PALEMBANG – Praktik perjudian sabung ayam berskala besar di kawasan Jalan Kena Raya, Kelurahan Talang Kelapa, Kecamatan Alang-Alang Lebar, Palembang, diduga kian tak tersentuh hukum. Arena judi yang beroperasi rutin setiap akhir pekan ini disebut-sebut mendapat perlindungan dari oknum aparat, sehingga aktivitas ilegal tersebut berjalan terbuka tanpa rasa takut.
Berdasarkan pantauan di lapangan, lokasi perjudian sengaja disamarkan di area hutan dengan akses masuk melalui jalur samping Gardu PLN. Meski tersembunyi, suasana di dalam arena justru sangat ramai. Sorak-sorai penonton dan suara ayam aduan terdengar jelas, menandakan aktivitas perjudian berlangsung secara terang-terangan.
“Ramai sekali, seperti tidak ada ketakutan sama sekali terhadap aparat,” ungkap seorang warga sekitar yang meminta identitasnya dirahasiakan demi alasan keamanan, Jumat (17/1/2026).
Omzet Fantastis dan Dugaan Keterlibatan Oknum Aparat
Informasi yang dihimpun menyebutkan bahwa sirkuit judi sabung ayam ini bukan arena kecil-kecilan. Dalam sekali operasi, omzet yang berputar diduga mencapai ratusan juta hingga miliaran rupiah.

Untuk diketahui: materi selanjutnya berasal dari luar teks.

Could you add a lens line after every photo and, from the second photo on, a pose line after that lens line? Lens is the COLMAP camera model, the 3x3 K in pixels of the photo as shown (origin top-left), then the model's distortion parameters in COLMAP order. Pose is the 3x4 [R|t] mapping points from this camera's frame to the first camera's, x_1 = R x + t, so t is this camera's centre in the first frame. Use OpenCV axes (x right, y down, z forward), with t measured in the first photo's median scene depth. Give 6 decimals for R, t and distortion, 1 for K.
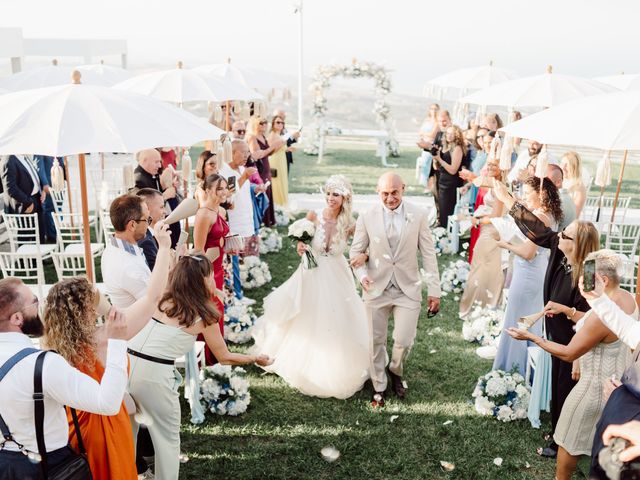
lens RADIAL K [[723.0, 0, 320.0], [0, 723.0, 240.0], [0, 0, 1]] dist [0.015190, 0.001511]
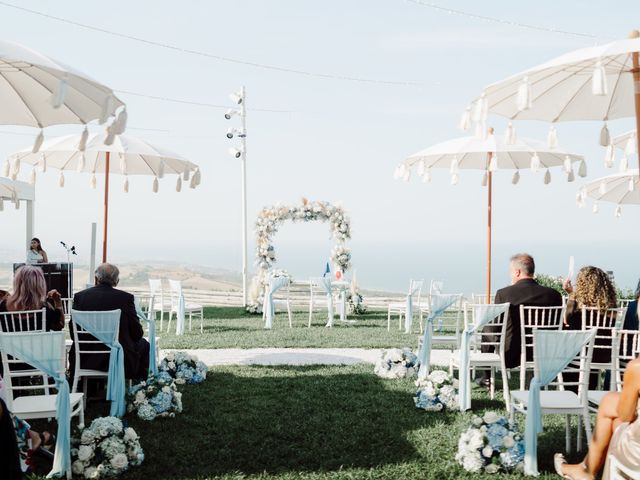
lens RADIAL K [[723.0, 0, 320.0], [0, 723.0, 240.0], [0, 0, 1]] dist [0.015190, 0.001511]
pose [[0.998328, -0.014415, 0.055968, 0.016839], [0.028930, 0.962980, -0.268016, 0.021250], [-0.050033, 0.269187, 0.961787, 0.204327]]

Ironisnya, keamanan lokasi disebut-sebut dijaga ketat oleh oknum berseragam. Dugaan kuat mengarah pada keterlibatan oknum Polisi Militer Angkatan Udara (PM AU) dan Intel Kodam. Bahkan, nama seorang oknum PM AU berinisial Sgt mencuat dan diduga berperan sebagai “tameng” keamanan di lokasi, dengan sokongan oknum lain yang diduga berasal dari unsur intelijen.

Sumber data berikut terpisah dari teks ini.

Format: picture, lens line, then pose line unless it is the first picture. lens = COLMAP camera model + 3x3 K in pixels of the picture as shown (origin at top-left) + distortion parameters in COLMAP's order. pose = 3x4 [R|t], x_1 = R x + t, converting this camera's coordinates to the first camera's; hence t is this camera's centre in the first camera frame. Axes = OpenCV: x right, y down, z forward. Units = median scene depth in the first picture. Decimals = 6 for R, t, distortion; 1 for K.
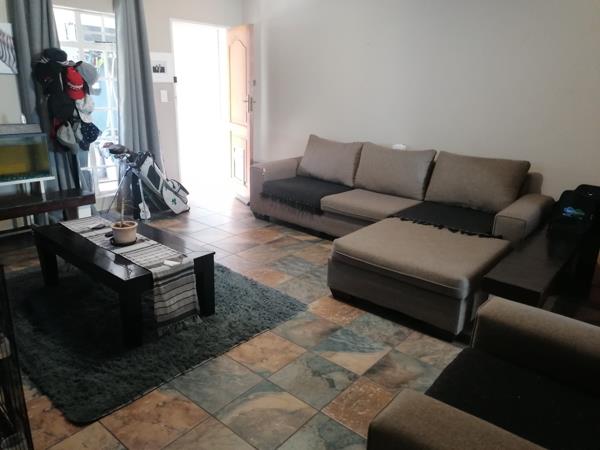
lens RADIAL K [[451.2, 0, 301.7], [0, 451.2, 224.2], [0, 0, 1]] dist [0.046866, -0.039636]
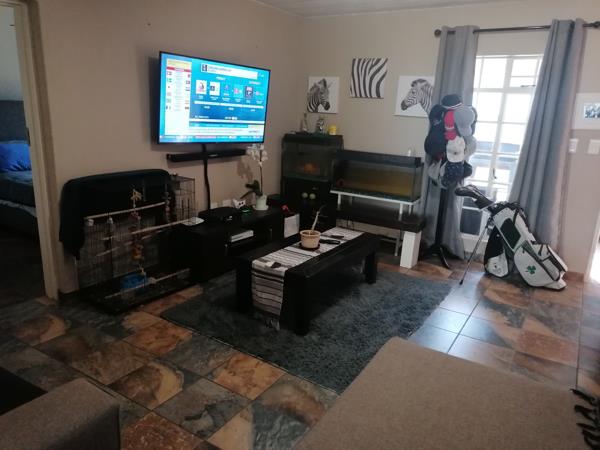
lens RADIAL K [[451.2, 0, 301.7], [0, 451.2, 224.2], [0, 0, 1]] dist [0.046866, -0.039636]
pose [[0.134703, 0.225142, -0.964970, 0.783938], [-0.337504, 0.926039, 0.168946, -0.223406], [0.931636, 0.302924, 0.200727, 0.759110]]
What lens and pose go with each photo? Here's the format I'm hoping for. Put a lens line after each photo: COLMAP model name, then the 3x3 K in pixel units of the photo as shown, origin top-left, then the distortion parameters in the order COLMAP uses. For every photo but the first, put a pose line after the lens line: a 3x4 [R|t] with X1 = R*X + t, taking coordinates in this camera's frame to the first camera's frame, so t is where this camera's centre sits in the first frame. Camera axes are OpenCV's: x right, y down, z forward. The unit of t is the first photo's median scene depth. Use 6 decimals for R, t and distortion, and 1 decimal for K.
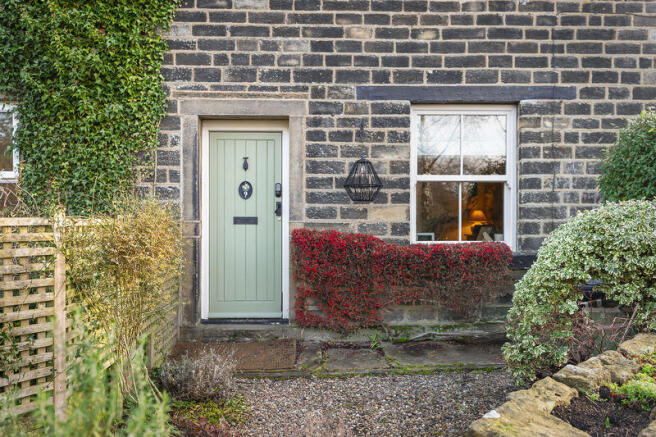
lens RADIAL K [[563.6, 0, 328.3], [0, 563.6, 219.9], [0, 0, 1]] dist [0.004809, 0.004407]
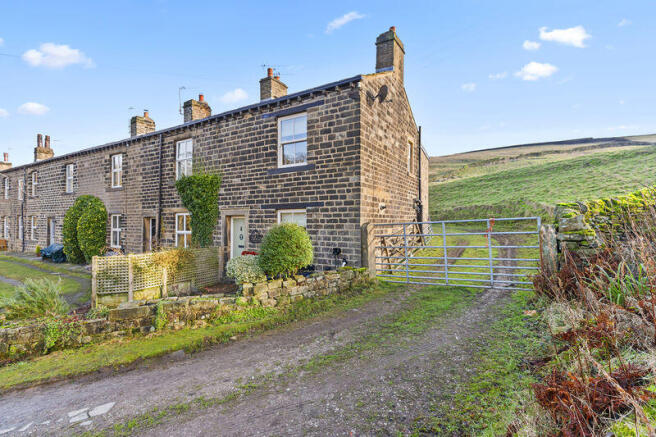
lens RADIAL K [[303.7, 0, 329.7], [0, 303.7, 218.1], [0, 0, 1]] dist [-0.001438, 0.000578]
pose [[0.837071, -0.006039, -0.547061, 1.239702], [0.001390, 0.999959, -0.008912, -0.147708], [0.547093, 0.006700, 0.837045, -0.166816]]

Keberadaan mereka disinyalir bertujuan memastikan bisnis haram tersebut berjalan mulus tanpa gangguan dari aparat penegak hukum lainnya.
Ancaman Serius bagi Supremasi Hukum
Aktivis hukum dan organisasi masyarakat sipil menilai praktik ini sebagai ancaman serius bagi penegakan hukum di Sumatera Selatan. Selain merusak moral dan ekonomi masyarakat, pembiaran perjudian yang diduga dibekingi aparat dapat menciptakan preseden buruk dan menurunkan kepercayaan publik terhadap institusi negara.
“Jika benar ada oknum aparat yang melindungi perjudian, ini adalah pengkhianatan terhadap institusi. Jangan sampai seragam negara digunakan untuk melindungi penyakit masyarakat,” tegas seorang aktivis hukum di Palembang.
Desakan Investigasi Independen
Publik kini menanti langkah tegas Kapolda Sumatera Selatan dan Pangdam II/Sriwijaya untuk turun tangan secara langsung. Masyarakat mendesak dilakukan investigasi independen dan transparan guna membongkar dugaan keterlibatan oknum aparat, serta menutup total arena perjudian tersebut tanpa pandang bulu.
Pertanyaan besar pun menggantung di ruang publik: apakah hukum masih berlaku sama bagi semua, atau justru luluh ketika berhadapan dengan “bekingan” oknum berseragam?